━━━━━ Material provided
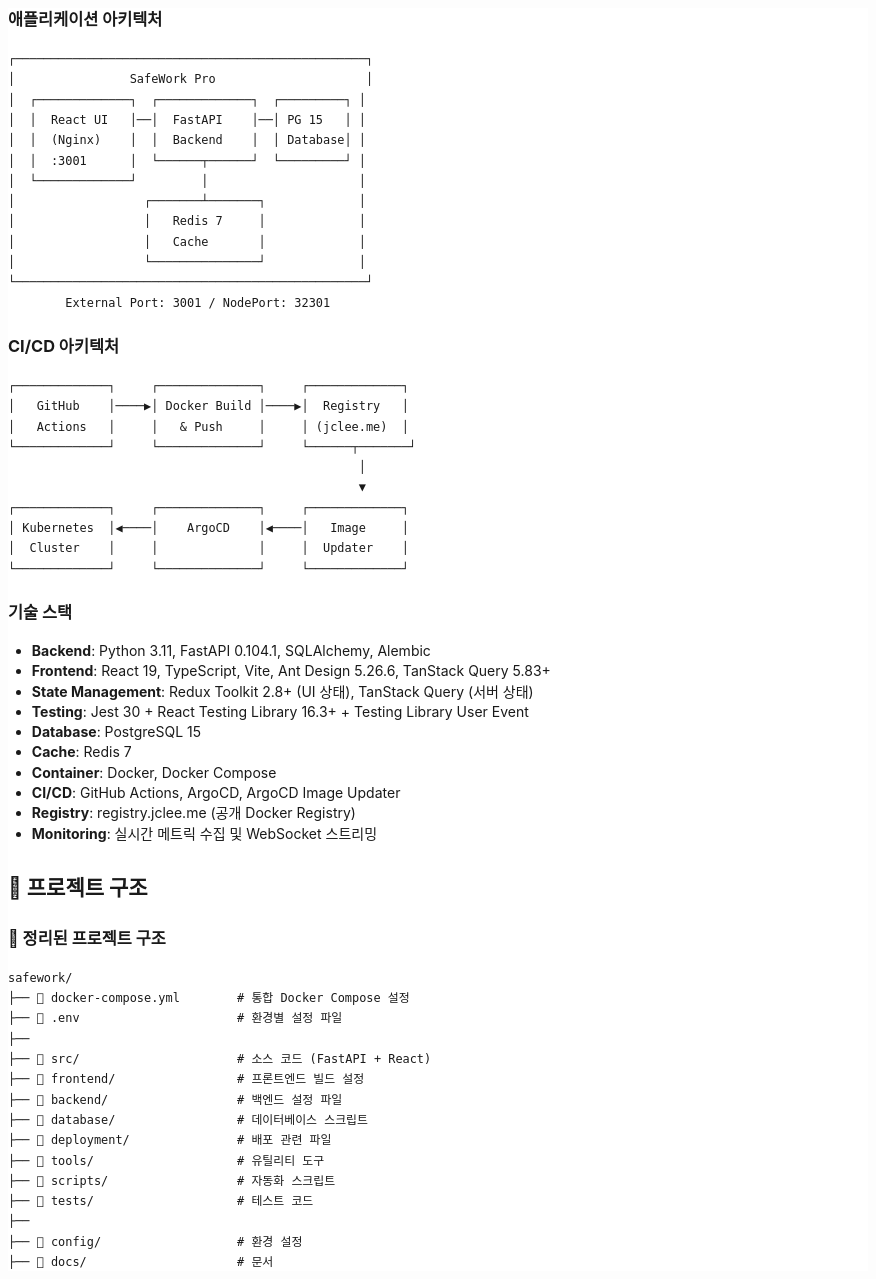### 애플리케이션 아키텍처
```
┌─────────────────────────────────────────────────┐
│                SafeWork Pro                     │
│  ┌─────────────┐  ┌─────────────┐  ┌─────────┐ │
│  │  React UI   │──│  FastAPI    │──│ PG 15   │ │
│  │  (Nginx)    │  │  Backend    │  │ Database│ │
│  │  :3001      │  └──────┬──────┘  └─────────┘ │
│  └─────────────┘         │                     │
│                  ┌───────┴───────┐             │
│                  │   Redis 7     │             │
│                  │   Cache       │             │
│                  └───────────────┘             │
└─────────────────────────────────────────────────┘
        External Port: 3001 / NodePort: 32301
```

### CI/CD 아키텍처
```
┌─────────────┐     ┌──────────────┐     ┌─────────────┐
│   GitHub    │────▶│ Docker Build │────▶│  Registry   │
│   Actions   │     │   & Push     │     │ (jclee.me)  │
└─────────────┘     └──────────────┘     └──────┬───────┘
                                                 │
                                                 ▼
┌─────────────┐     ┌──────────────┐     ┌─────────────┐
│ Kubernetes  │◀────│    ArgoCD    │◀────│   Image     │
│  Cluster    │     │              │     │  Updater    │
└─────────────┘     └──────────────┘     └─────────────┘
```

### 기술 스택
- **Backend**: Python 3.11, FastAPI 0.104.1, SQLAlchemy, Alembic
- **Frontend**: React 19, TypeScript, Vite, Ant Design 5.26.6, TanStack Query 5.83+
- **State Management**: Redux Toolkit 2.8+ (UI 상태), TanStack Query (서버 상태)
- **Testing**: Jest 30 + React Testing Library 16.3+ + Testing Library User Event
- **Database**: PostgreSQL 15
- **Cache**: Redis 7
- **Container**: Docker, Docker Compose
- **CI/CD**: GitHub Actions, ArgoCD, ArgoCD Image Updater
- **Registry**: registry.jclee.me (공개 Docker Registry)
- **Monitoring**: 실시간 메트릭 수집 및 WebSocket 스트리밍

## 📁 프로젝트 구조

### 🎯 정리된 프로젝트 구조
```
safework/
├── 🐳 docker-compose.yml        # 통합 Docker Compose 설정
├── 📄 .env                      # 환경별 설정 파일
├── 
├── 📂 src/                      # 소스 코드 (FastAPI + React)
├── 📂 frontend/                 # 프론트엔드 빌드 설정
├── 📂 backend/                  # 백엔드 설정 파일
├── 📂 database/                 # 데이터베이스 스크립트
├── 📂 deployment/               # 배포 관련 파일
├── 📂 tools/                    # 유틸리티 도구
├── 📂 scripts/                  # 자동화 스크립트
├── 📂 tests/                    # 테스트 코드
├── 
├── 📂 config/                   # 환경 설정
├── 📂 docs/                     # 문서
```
━━━━━━━━━━
_What the task asks_: Text only, pictures out: give every record again as written.

_Exercise solution_:
### 애플리케이션 아키텍처
```
┌─────────────────────────────────────────────────┐
│                SafeWork Pro                     │
│  ┌─────────────┐  ┌─────────────┐  ┌─────────┐ │
│  │  React UI   │──│  FastAPI    │──│ PG 15   │ │
│  │  (Nginx)    │  │  Backend    │  │ Database│ │
│  │  :3001      │  └──────┬──────┘  └─────────┘ │
│  └─────────────┘         │                     │
│                  ┌───────┴───────┐             │
│                  │   Redis 7     │             │
│                  │   Cache       │             │
│                  └───────────────┘             │
└─────────────────────────────────────────────────┘
        External Port: 3001 / NodePort: 32301
```

### CI/CD 아키텍처
```
┌─────────────┐     ┌──────────────┐     ┌─────────────┐
│   GitHub    │────▶│ Docker Build │────▶│  Registry   │
│   Actions   │     │   & Push     │     │ (jclee.me)  │
└─────────────┘     └──────────────┘     └──────┬───────┘
                                                 │
                                                 ▼
┌─────────────┐     ┌──────────────┐     ┌─────────────┐
│ Kubernetes  │◀────│    ArgoCD    │◀────│   Image     │
│  Cluster    │     │              │     │  Updater    │
└─────────────┘     └──────────────┘     └─────────────┘
```

### 기술 스택
- **Backend**: Python 3.11, FastAPI 0.104.1, SQLAlchemy, Alembic
- **Frontend**: React 19, TypeScript, Vite, Ant Design 5.26.6, TanStack Query 5.83+
- **State Management**: Redux Toolkit 2.8+ (UI 상태), TanStack Query (서버 상태)
- **Testing**: Jest 30 + React Testing Library 16.3+ + Testing Library User Event
- **Database**: PostgreSQL 15
- **Cache**: Redis 7
- **Container**: Docker, Docker Compose
- **CI/CD**: GitHub Actions, ArgoCD, ArgoCD Image Updater
- **Registry**: registry.jclee.me (공개 Docker Registry)
- **Monitoring**: 실시간 메트릭 수집 및 WebSocket 스트리밍

## 📁 프로젝트 구조

### 🎯 정리된 프로젝트 구조
```
safework/
├── 🐳 docker-compose.yml        # 통합 Docker Compose 설정
├── 📄 .env                      # 환경별 설정 파일
├── 
├── 📂 src/                      # 소스 코드 (FastAPI + React)
├── 📂 frontend/                 # 프론트엔드 빌드 설정
├── 📂 backend/                  # 백엔드 설정 파일
├── 📂 database/                 # 데이터베이스 스크립트
├── 📂 deployment/               # 배포 관련 파일
├── 📂 tools/                    # 유틸리티 도구
├── 📂 scripts/                  # 자동화 스크립트
├── 📂 tests/                    # 테스트 코드
├── 
├── 📂 config/                   # 환경 설정
├── 📂 docs/                     # 문서
```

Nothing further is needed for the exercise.